Justice of the High Court Division of Bangladesh

Personal details
- Profession: Judge

= M Akram Hossain Chowdhury =

Bangladeshi Judge

M Akram Hossain Chowdhury is a judge on the High Court Division of the Bangladesh Supreme Court.

==Early life==
Chowdhury was born on 25 April 1959. He has a bachelor's of art and another in law from the University of Dhaka.

==Career==
Chowdhury started his legal practice on 26 October 1987 in the district courts and in the High Court on 30 October 1989.

Chowdhury was appointed the deputy attorney general of Bangladesh in February 2009.

Chowdhury was appointed to an additional judge of the High Court Division on 12 December 2010 and was made a permanent judge on 10 December 2012 by President Zillur Rahman.

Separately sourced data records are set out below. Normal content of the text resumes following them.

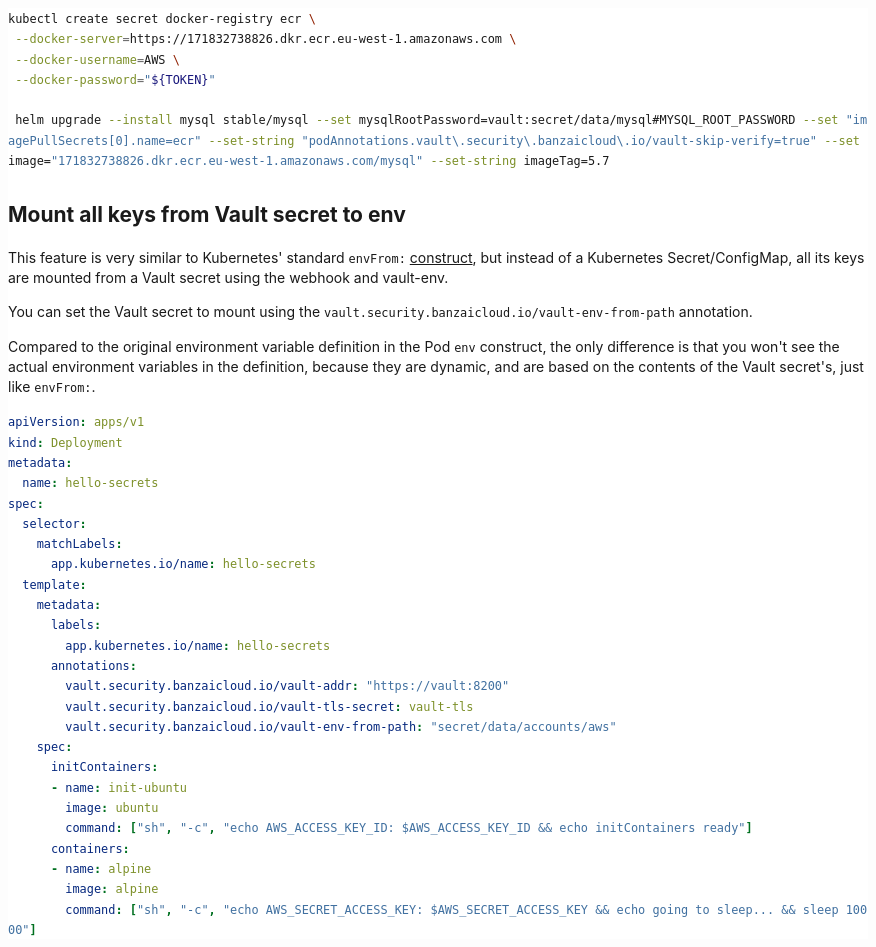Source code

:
 ```bash
kubectl create secret docker-registry ecr \
 --docker-server=https://171832738826.dkr.ecr.eu-west-1.amazonaws.com \
 --docker-username=AWS \
 --docker-password="${TOKEN}"

 helm upgrade --install mysql stable/mysql --set mysqlRootPassword=vault:secret/data/mysql#MYSQL_ROOT_PASSWORD --set "imagePullSecrets[0].name=ecr" --set-string "podAnnotations.vault\.security\.banzaicloud\.io/vault-skip-verify=true" --set image="171832738826.dkr.ecr.eu-west-1.amazonaws.com/mysql" --set-string imageTag=5.7
```

## Mount all keys from Vault secret to env

This feature is very similar to Kubernetes' standard `envFrom:` [construct](https://kubernetes.io/docs/concepts/configuration/secret/#use-case-as-container-environment-variables), but instead of a Kubernetes Secret/ConfigMap, all its keys are mounted from a Vault secret using the webhook and vault-env.

You can set the Vault secret to mount using the `vault.security.banzaicloud.io/vault-env-from-path` annotation.

Compared to the original environment variable definition in the Pod `env` construct, the only difference is that you won't see the actual environment variables in the definition, because they are dynamic, and are based on the contents of the Vault secret's, just like `envFrom:`.

```yaml
apiVersion: apps/v1
kind: Deployment
metadata:
  name: hello-secrets
spec:
  selector:
    matchLabels:
      app.kubernetes.io/name: hello-secrets
  template:
    metadata:
      labels:
        app.kubernetes.io/name: hello-secrets
      annotations:
        vault.security.banzaicloud.io/vault-addr: "https://vault:8200"
        vault.security.banzaicloud.io/vault-tls-secret: vault-tls
        vault.security.banzaicloud.io/vault-env-from-path: "secret/data/accounts/aws"
    spec:
      initContainers:
      - name: init-ubuntu
        image: ubuntu
        command: ["sh", "-c", "echo AWS_ACCESS_KEY_ID: $AWS_ACCESS_KEY_ID && echo initContainers ready"]
      containers:
      - name: alpine
        image: alpine
        command: ["sh", "-c", "echo AWS_SECRET_ACCESS_KEY: $AWS_SECRET_ACCESS_KEY && echo going to sleep... && sleep 10000"]
```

In February 2014, Chowdhury and Justice M Enayetur Rahim sentenced three people to life imprisonment over the murder of Commodore Ghulam Rabbani, former managing director of Korean Export Processing Zone, in 2004. Chowdhury and Justice Sayed AB Mahmudul Huq granted one year bail to Helena Pasha of Adflame Pharmaceuticals in an adulteration case in which she was sentenced to ten years imprisonment. In the 1990s a number of children died after consuming contaminated children's paracetamol syrup.

In June 2016, Chowdhury and Justice Md Habibul Gani granted bail to an activist of Bangladesh Chhatra League who had been convicted on election rigging during union elections in Hathazari Upazila. Chowdhury and Justice Md Habibul Gani granted bail to Bangladesh Nationalist Party politician Rizvi Ahmed in five different criminal cases.

Justice Md Emdadul Huq and Chowdhury denied bail to folk singer Shariat Boyati in a case over "hurting the religious sentiments" of Muslims.

On 3 October 2022, Chowdhury and Justice Shahed Nuruddin granted bail to a leader of Rajbari District unit of Bangladesh Jatiotabadi Mohila Dal in a defamation case for making derogatory comments about Prime Minister Sheikh Hasina. He was a member of the Chief Justice Medal selection committee.

In 2023, Chowdhury and Justice Mohammad Ali granted bail to the owner of Rana Plaza, Sohel Rana, in the case over the collapse plaza. The bail was canceled in April by Justice Md Abu Jafor Siddique.